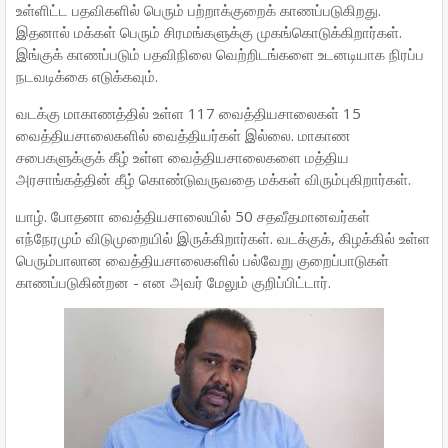
உள்ளிட்ட பதவிகளில் பெரும் பற்றாக்குறைக் காணப்படுகிறது.
இதனால் மக்கள் பெரும் சிரமங்களுக்கு முகங்கொடுக்கிறார்கள்.
இங்குக் காணப்படும் பதவிநிலை வெற்றிடங்களை உடனடியாக நிரப்ப
நடவடிக்கை எடுக்கவும்.
வடக்கு மாகாணத்தில் உள்ள 117 வைத்தியசாலைகள் 15
வைத்தியசாலைகளில் வைத்தியர்கள் இல்லை. மாகாண
சபைகளுக்குக் கீழ் உள்ள வைத்தியசாலைகளை மத்திய
அரசாங்கத்தின் கீழ் கொண்டுவருவதை மக்கள் விரும்புகிறார்கள்.
யாழ். போதனா வைத்தியசாலையில் 50 சதவீதமானவர்கள்
எந்நேரமும் விடுமுறையில் இருக்கிறார்கள். வடக்குக், கிழக்கில் உள்ள
பெரும்பாலான வைத்தியசாலைகளில் பல்வேறு குறைப்பாடுகள்
காணப்படுகின்றன - என அவர் மேலும் குறிப்பிட்டார்.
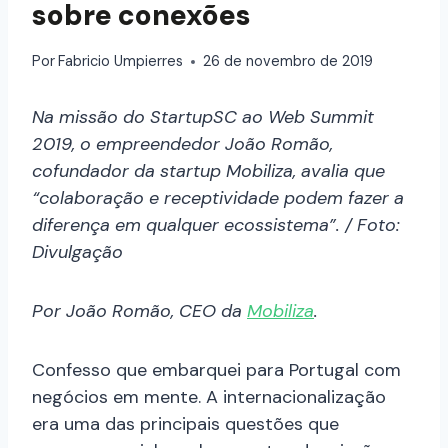
sobre conexões
Por
Fabricio Umpierres
26 de novembro de 2019
Na missão do StartupSC ao Web Summit
2019, o empreendedor João Romão,
cofundador da startup Mobiliza, avalia que
“colaboração e receptividade podem fazer a
diferença em qualquer ecossistema”. / Foto:
Divulgação
Por João Romão, CEO da
Mobiliza
.
Confesso que embarquei para Portugal com
negócios em mente. A internacionalização
era uma das principais questões que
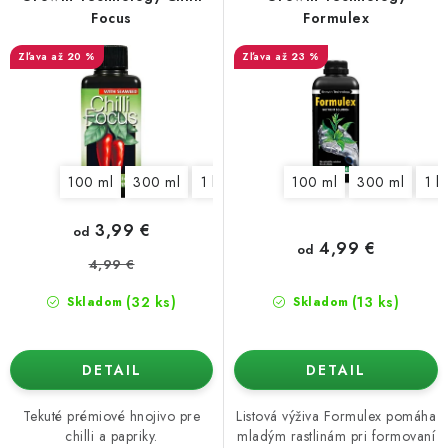
o
p
Podmienky o ochrane osobných údajov
Focus
Formulex
d
r
až 20 %
až 23 %
u
o
k
d
t
u
o
k
100 ml
300 ml
1 l
5 l
100 ml
300 ml
1 l
v
t
o
3,99 €
od
v
4,99 €
od
4,99 €
(32 ks)
(13 ks)
Skladom
Skladom
DETAIL
DETAIL
Tekuté prémiové hnojivo pre
Listová výživa Formulex pomáha
chilli a papriky.
mladým rastlinám pri formovaní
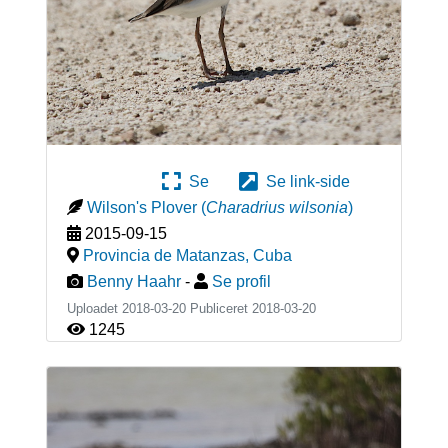
Se
Se link-side
Wilson's Plover
(
Charadrius wilsonia
)
2015-09-15
Provincia de Matanzas
,
Cuba
Benny Haahr
-
Se profil
Uploadet 2018-03-20 Publiceret
2018-03-20
1245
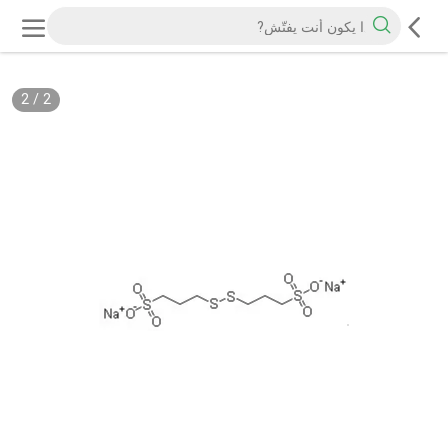
2
/
2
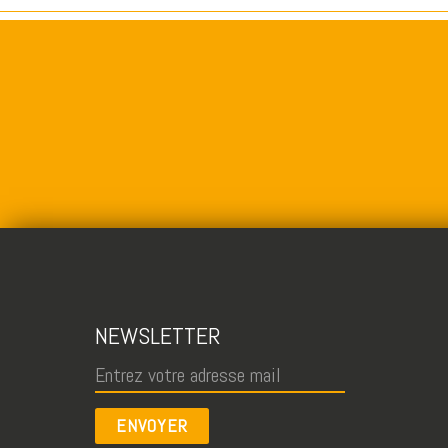
NEWSLETTER
ENVOYER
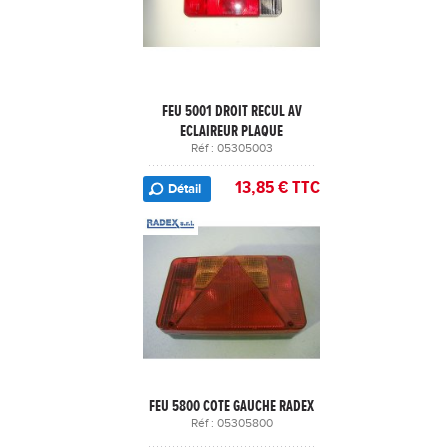
FEU 5001 DROIT RECUL AV
ECLAIREUR PLAQUE
Réf : 05305003
13,85 € TTC
Détail
FEU 5800 COTE GAUCHE RADEX
Réf : 05305800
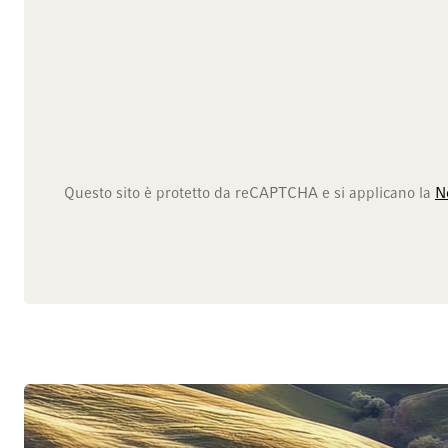
Questo sito è protetto da reCAPTCHA e si applicano la
N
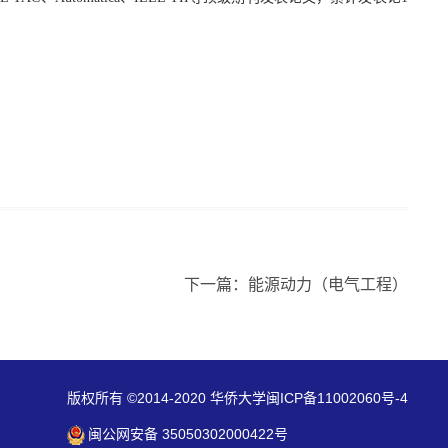
下一篇：能源动力（电气工程）
版权所有 ©2014-2020 华侨大学闽ICP备11002060号-4
闽公网安备 35050302000422号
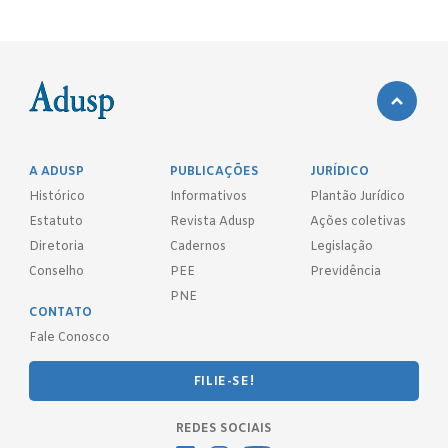
A ADUSP
PUBLICAÇÕES
JURÍDICO
Histórico
Informativos
Plantão Jurídico
Estatuto
Revista Adusp
Ações coletivas
Diretoria
Cadernos
Legislação
Conselho
PEE
Previdência
PNE
CONTATO
Fale Conosco
FILIE-SE!
REDES SOCIAIS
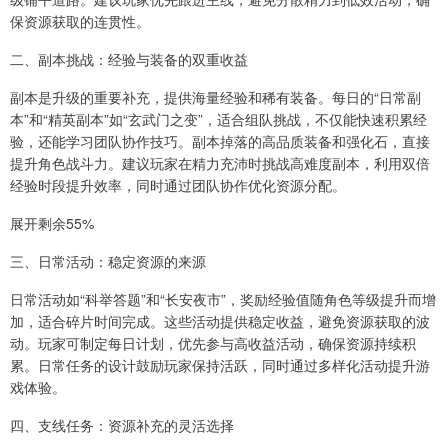
保资源获取的连贯性。
二、副本挑战：经验与装备的双重收益
副本是升级的重要补充，提供海量经验和稀有装备。每日的“日常副
本”和“精英副本”如“玄武门之变”，适合组队挑战，不仅能快速积累经
验，还能学习团队协作技巧。副本掉落的高品质装备和强化石，直接
提升角色战斗力。建议玩家在精力充沛时挑战高难度副本，利用双倍
经验时段提升效率，同时通过团队协作优化资源分配。
展开剩余55%
三、日常活动：稳定资源的来源
日常活动如“科举答题”和“长安夜市”，奖励经验值随角色等级提升而增
加，适合碎片时间完成。这些活动提供稳定收益，避免资源获取的波
动。玩家可制定每日计划，优先参与高收益活动，确保资源持续积
累。日常任务的设计鼓励玩家保持活跃，同时通过多样化活动提升游
戏体验。
四、支线任务：资源补充的灵活选择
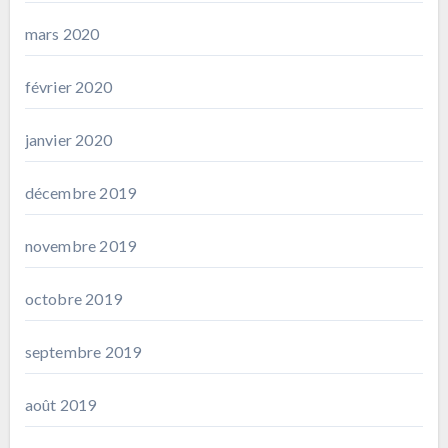
mars 2020
février 2020
janvier 2020
décembre 2019
novembre 2019
octobre 2019
septembre 2019
août 2019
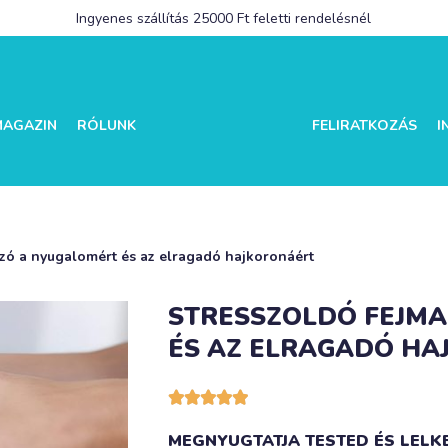
Ingyenes szállítás 25000 Ft feletti rendelésnél
MAGAZIN
RÓLUNK
FELIRATKOZÁS
I
ozó a nyugalomért és az elragadó hajkoronáért
STRESSZOLDÓ FEJMA
ÉS AZ ELRAGADÓ H





MEGNYUGTATJA TESTED ÉS LELK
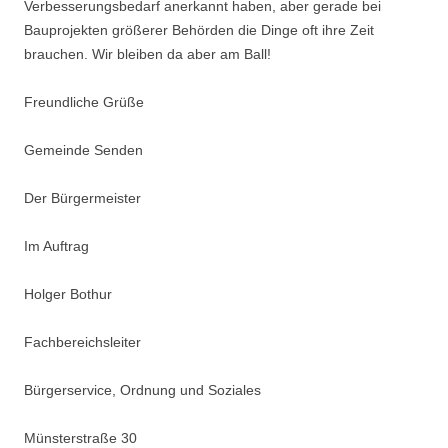
Verbesserungsbedarf anerkannt haben, aber gerade bei
Bauprojekten größerer Behörden die Dinge oft ihre Zeit
brauchen. Wir bleiben da aber am Ball!
Freundliche Grüße
Gemeinde Senden
Der Bürgermeister
Im Auftrag
Holger Bothur
Fachbereichsleiter
Bürgerservice, Ordnung und Soziales
Münsterstraße 30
========
• [EXERCISE AIM]: Among the lines above, count those that hold the word "João" and give only the count.

• [OUTPUT]: 2